List of tasks
a – In the page extract, what one word comes to Arif Nazir's mind when he looks at the photo?
b – Condense the paragraph of the page extract that begins "Dr. Nazir adds" into two or three sentences, keeping its main facts.
c – List every key topic the group took to their congressional representatives' offices, according to the page extract.

When Society President Arif Nazir, MD, FACP, CMD, AGSF, looks at this photo, he thinks of one word: positivity. He says, “We get what we build on and what we project. We need to start acknowledging that we have an almost impossible job, but we need to be positive about what we can and do accomplish. We are passionate about our work and ensuring quality care for the sickest population in the country. This comes through in our conversations with legislators.”

Dr. Nazir adds, “We all received a good response from everyone we met with. The Society staff did an amazing job of preparing us, and it was very easy to get people up to speed. We were able to help them understand the issues and why they are important. The meetings gave me hope that people are more focused on the issues that are important to us. I came home with great optimism.”

The group took three key topics to their congressional representatives’ offices:

  • The need for a national nursing home medical director registry. While many nursing homes engage their medical director appropriately in carrying out regulatory requirements, others may not; and still others may have medical directors in name only. A national registry could close this gap and reveal inconsistencies in medical director coverage.
  • Telehealth in the skilled nursing facility (SNF) setting. The Society supports the ongoing testing of various telehealth models but also believes that the Centers for Medicare & Medicaid Services (CMS) should allow for the use of these services when they are medically necessary instead of using an arbitrary limitation on visits. The Society urges Congress to revise the current monthly limit on physicians’ telehealth consults under Part B and use the common “medical necessity” standards for these consults in keeping with the rest of the Medicare program.
  • Geriatrics Workforce Enhancement Program (GWEP). The Society asks lawmakers to cosponsor legislation that increases the authorization level for the GWEP program, which is the only federal program designed to develop a health care workforce that maximizes patient and family engagement while improving outcomes for older adults.

The group received tremendous interest and support on all three issues they addressed. “We had good conversations about what legislators can do to support these issues,” says Suzanne Gillespie, MD, RD, CMD, Society House of Delegates chair. “It was clear to me from our conversations that there is a greater understanding of the Society and what our members do. We were able to spend more time focusing on the issues and less time explaining who we are and what we do.”

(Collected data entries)
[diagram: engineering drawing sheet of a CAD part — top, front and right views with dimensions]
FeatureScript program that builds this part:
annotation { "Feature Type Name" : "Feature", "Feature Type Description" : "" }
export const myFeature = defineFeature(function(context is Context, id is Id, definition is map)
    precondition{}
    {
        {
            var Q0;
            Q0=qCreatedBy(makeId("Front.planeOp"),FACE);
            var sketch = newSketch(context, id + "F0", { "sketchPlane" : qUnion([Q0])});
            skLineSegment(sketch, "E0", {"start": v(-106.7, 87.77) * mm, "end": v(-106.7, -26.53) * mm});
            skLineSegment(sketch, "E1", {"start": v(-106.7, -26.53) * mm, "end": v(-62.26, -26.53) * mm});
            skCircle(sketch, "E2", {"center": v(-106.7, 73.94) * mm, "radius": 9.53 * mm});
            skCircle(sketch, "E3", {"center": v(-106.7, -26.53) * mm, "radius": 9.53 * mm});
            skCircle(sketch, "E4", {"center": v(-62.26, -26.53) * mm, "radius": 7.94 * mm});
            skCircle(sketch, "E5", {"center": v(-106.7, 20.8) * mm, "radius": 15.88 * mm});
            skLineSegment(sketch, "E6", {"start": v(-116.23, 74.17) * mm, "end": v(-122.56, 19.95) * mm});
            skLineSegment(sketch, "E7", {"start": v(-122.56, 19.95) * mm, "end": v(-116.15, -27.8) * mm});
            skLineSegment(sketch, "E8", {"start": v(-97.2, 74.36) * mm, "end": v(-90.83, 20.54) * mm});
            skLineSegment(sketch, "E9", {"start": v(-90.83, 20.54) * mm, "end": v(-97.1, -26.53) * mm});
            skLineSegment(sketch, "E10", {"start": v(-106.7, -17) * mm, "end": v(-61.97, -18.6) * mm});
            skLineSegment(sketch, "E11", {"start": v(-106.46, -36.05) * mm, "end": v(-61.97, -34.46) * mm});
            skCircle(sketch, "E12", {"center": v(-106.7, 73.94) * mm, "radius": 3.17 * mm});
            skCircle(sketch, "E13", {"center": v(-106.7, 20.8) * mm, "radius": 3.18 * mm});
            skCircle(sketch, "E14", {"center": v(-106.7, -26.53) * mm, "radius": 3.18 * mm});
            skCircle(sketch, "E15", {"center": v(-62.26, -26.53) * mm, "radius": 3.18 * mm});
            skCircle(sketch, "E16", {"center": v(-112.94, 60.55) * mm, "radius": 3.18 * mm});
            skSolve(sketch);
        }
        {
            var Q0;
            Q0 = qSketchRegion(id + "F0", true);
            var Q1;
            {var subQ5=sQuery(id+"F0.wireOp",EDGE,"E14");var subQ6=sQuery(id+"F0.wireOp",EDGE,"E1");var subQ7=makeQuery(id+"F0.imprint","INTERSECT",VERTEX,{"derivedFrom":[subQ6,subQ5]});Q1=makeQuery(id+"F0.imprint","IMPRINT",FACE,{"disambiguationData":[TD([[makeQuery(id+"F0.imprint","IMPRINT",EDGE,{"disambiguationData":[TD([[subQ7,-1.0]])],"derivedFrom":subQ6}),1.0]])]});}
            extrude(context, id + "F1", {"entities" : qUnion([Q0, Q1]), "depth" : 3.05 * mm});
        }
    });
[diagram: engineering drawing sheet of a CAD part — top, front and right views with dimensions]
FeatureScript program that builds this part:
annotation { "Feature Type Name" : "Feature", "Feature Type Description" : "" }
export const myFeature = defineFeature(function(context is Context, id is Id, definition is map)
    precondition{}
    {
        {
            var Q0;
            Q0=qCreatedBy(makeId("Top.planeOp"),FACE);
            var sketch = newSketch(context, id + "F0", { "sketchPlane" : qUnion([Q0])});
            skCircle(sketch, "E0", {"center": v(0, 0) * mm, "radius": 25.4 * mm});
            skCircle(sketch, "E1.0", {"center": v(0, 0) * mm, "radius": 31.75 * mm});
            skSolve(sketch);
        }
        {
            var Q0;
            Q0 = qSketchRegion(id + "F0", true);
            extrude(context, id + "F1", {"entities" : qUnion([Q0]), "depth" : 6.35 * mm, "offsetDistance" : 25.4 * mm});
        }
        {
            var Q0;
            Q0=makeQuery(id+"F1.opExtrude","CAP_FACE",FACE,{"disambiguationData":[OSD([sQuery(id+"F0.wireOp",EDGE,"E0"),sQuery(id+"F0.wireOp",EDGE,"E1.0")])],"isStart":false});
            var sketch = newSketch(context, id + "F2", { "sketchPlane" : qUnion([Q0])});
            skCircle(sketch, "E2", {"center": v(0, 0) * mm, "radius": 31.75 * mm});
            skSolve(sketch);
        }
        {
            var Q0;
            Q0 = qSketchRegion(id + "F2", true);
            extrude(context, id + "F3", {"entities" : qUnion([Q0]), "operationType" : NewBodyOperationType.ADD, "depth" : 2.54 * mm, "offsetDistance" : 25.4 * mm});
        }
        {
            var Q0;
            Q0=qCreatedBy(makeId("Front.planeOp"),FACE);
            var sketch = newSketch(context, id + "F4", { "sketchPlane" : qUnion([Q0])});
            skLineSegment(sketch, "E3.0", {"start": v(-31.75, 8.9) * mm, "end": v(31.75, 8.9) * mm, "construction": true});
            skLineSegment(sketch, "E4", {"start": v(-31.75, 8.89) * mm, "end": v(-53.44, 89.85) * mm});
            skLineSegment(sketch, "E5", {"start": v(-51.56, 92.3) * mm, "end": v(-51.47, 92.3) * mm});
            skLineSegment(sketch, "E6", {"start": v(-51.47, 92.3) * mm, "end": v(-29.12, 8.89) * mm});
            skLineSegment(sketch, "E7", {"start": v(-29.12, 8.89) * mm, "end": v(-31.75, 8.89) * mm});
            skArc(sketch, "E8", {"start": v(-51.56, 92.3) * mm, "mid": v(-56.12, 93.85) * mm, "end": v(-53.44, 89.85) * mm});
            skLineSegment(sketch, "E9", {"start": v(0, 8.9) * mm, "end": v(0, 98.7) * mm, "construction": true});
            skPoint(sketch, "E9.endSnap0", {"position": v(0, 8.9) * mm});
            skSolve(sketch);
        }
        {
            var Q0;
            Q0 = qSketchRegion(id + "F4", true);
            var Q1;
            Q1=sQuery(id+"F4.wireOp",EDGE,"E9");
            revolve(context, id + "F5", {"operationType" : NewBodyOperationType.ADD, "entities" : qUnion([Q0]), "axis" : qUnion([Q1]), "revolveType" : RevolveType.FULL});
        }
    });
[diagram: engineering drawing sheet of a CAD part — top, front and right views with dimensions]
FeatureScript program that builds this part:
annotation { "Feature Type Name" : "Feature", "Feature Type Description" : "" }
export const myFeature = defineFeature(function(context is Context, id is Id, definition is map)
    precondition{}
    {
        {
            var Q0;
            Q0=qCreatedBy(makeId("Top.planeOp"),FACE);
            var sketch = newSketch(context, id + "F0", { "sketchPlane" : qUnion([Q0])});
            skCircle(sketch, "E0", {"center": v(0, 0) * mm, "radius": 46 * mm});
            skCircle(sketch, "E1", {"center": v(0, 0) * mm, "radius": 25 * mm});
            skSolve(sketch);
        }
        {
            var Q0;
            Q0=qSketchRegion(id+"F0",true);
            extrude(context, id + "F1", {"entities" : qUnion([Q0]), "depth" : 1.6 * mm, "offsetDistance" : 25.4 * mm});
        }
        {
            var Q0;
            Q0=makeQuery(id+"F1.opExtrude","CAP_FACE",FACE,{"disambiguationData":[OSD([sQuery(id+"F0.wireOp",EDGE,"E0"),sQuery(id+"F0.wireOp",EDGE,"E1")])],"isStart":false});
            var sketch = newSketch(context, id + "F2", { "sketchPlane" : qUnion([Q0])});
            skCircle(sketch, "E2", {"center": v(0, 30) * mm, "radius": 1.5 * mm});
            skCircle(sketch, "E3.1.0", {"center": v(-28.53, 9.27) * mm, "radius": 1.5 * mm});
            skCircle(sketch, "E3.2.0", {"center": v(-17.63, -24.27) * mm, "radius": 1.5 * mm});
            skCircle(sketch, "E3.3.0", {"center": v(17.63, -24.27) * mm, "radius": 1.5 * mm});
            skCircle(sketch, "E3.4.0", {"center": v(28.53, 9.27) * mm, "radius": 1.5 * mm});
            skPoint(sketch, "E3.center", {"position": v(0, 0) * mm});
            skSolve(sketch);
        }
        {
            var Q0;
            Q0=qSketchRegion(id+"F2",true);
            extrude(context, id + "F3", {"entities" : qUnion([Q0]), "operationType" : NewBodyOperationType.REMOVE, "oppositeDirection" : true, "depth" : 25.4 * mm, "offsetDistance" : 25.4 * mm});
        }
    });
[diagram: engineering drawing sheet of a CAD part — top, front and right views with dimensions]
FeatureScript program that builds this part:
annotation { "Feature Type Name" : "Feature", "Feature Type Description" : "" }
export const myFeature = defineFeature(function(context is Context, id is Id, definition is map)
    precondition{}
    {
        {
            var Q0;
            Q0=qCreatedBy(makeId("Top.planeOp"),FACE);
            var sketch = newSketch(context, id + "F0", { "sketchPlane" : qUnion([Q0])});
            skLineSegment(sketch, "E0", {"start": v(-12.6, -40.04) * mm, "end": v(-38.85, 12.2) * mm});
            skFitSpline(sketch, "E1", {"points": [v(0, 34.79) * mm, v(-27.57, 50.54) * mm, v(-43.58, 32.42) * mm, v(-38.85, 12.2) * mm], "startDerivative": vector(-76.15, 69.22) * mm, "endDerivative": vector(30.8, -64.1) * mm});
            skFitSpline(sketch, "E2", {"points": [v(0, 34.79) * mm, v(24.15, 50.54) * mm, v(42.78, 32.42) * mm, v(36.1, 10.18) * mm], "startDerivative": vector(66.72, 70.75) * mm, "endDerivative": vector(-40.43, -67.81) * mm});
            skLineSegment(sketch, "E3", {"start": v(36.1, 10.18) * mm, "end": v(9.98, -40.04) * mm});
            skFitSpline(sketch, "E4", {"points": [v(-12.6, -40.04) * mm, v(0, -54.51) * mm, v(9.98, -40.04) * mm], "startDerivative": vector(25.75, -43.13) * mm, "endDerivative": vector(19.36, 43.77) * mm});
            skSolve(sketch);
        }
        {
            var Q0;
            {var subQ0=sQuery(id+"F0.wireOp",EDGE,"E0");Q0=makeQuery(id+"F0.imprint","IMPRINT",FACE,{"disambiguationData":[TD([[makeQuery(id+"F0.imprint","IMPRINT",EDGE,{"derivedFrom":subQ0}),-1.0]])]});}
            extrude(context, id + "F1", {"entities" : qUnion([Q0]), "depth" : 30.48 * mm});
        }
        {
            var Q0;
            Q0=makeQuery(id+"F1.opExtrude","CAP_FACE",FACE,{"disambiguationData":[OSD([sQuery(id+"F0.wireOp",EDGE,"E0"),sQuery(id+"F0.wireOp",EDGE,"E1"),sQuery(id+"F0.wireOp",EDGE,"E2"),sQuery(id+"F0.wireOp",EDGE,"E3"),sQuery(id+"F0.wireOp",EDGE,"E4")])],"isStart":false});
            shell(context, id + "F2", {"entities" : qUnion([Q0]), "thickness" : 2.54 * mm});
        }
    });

Task responses
a – Positivity.

b – Dr. Nazir says everyone they met responded well, and because Society staff prepared them so well, it was easy to get people up to speed and help them understand the issues and why they matter. The meetings gave him hope that people are focusing more on issues important to the Society, and he came home very optimistic.

c –
- A national nursing home medical director registry
- Telehealth in the skilled nursing facility (SNF) setting
- The Geriatrics Workforce Enhancement Program (GWEP)